Я хочу получить изображения, которые я сохранил в моей системе RDD после их сопоставления.
Я создал простую сессию Spark в моем файле main.py
, которая вызывает функцию preprocess_spark, которая возвращает массивкортежи с именем samples
.Эти кортежи в формате (slide_num, image)

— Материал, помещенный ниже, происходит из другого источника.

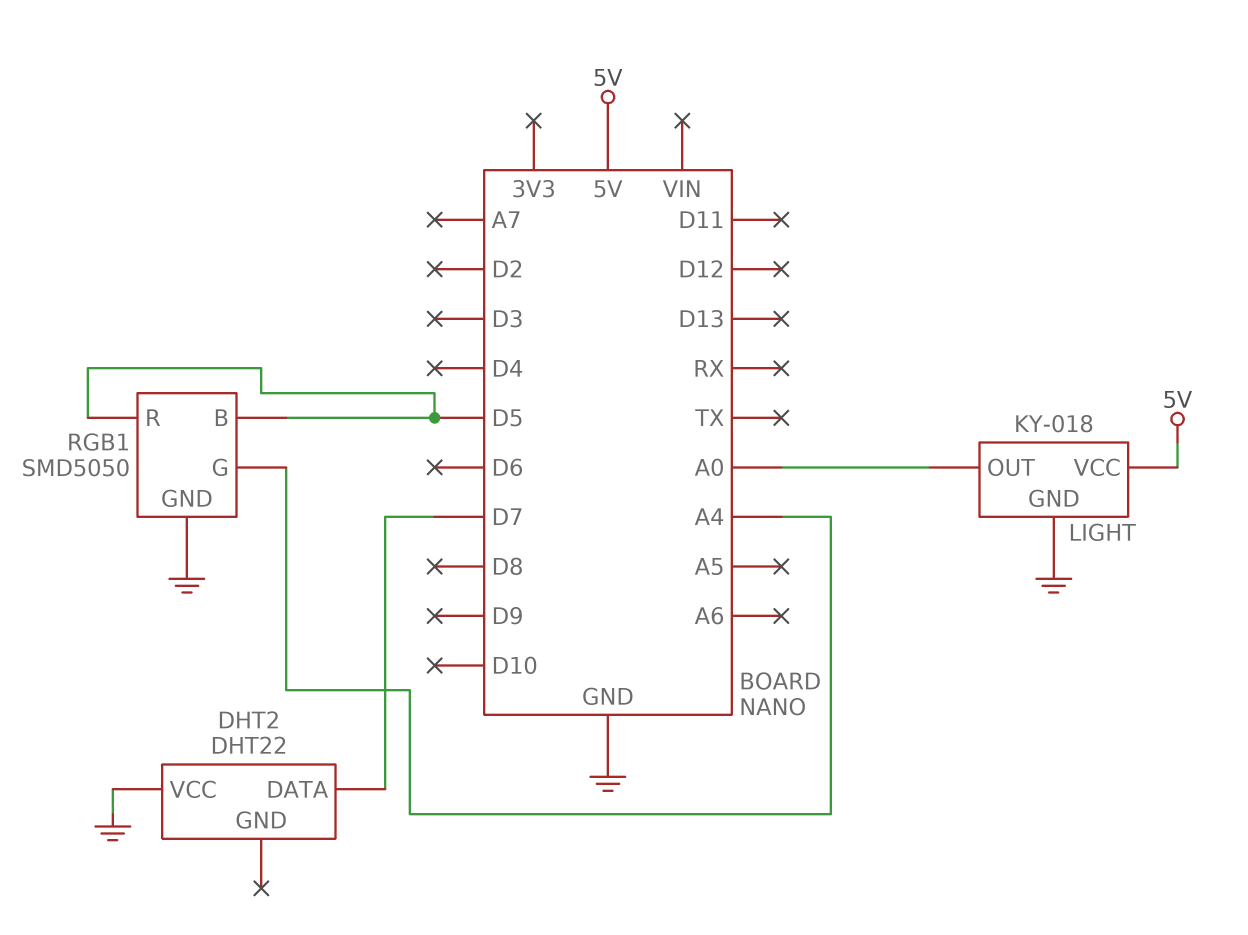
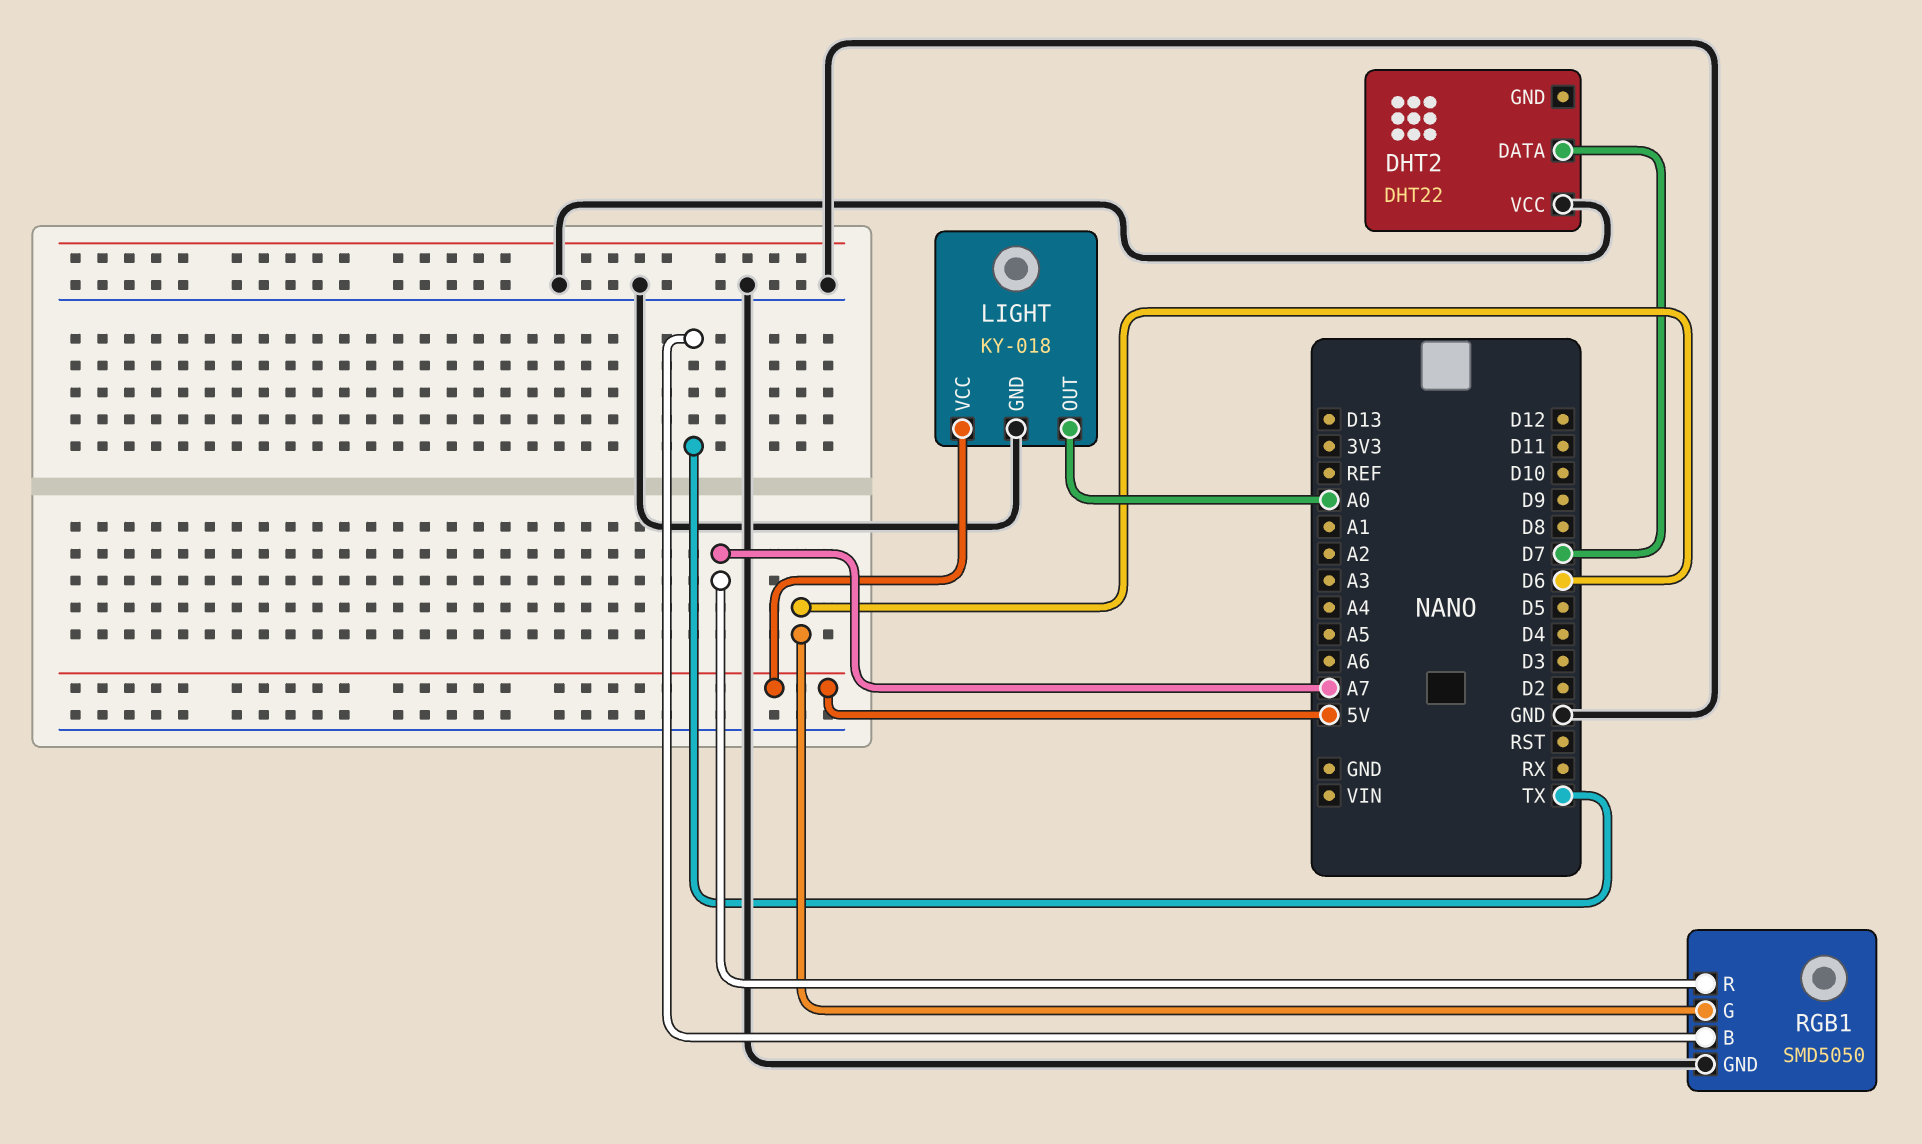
RGB1 pin B: D5 -> TX
RGB1 pin G: A4 -> D6
RGB1 pin R: D5 -> A7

.Изображение - это np.array
, которое будет преобразовано в изображение с помощью функции save_jpeg_help
.
Когда я открываю веб-интерфейс Apache Spark, я вижу, что у него есть задание, соответствующее строке:
rdd.foreach(lambda sample_element: save_nonlabelled_sample_2_jpeg(sample_element, save_dir))
, но когда оно заканчивается, в моем каталоге save_dir
ничего не сохраняется.
Есть идеи, что я делаю не так?
С уважением
main.py
spark = (SparkSession.builder
.appName("Oncofinder -- Preprocessing")
.getOrCreate())
samples = preprocess_spark(spark, [1])
if save_jpegs: #SET TO TRUE
save_rdd_2_jpeg(samples, './data/images')
def save_rdd_2_jpeg(rdd, save_dir):
rdd.foreach(lambda sample_element: save_nonlabelled_sample_2_jpeg(sample_element, save_dir))
def save_nonlabelled_sample_2_jpeg(sample, save_dir):
slide_num, img_value = sample
filename = '{slide_num}_{hash}.jpeg'.format(
slide_num=slide_num, hash=np.random.randint(1e4))
filepath = os.path.join(save_dir, filename)
save_jpeg_help(img_value, filepath)
def save_jpeg_help(img_value, filepath):
dir = os.path.dirname(filepath)
os.makedirs(dir, exist_ok=True)
img = Image.fromarray(img_value.astype(np.uint8), 'RGB')
img.save(filepath)
def preprocess_spark(spark, slide_nums, folder="data", training=False, tile_size=1024, overlap=0,
tissue_threshold=0.9, sample_size=256, grayscale=False, normalize_stains=True,
num_partitions=20000):
slides = (spark.sparkContext
.parallelize(slide_nums)
.filter(lambda slide: open_slide(slide, folder, training) is not None))
tile_indices = (slides.flatMap(
lambda slide: process_slide(slide, folder, training, tile_size, overlap)))
tile_indices = tile_indices.repartition(num_partitions)
tile_indices.cache()
tiles = tile_indices.map(lambda tile_index: process_tile_index(tile_index, folder, training))
filtered_tiles = tiles.filter(lambda tile: keep_tile(tile, tile_size, tissue_threshold))
samples = filtered_tiles.flatMap(lambda tile: process_tile(tile, sample_size, grayscale))
if normalize_stains:
samples = samples.map(lambda sample: normalize_staining(sample))
return samples
РЕДАКТИРОВАТЬ: Я использую
PYSPARK_PYTHON=python3 spark-submit --master spark://127.0.1.1:7077 spark_preprocessing.py
для запуска приложения.Похоже, что после действия foreach
больше ничего не происходит.Есть ли причина для этого?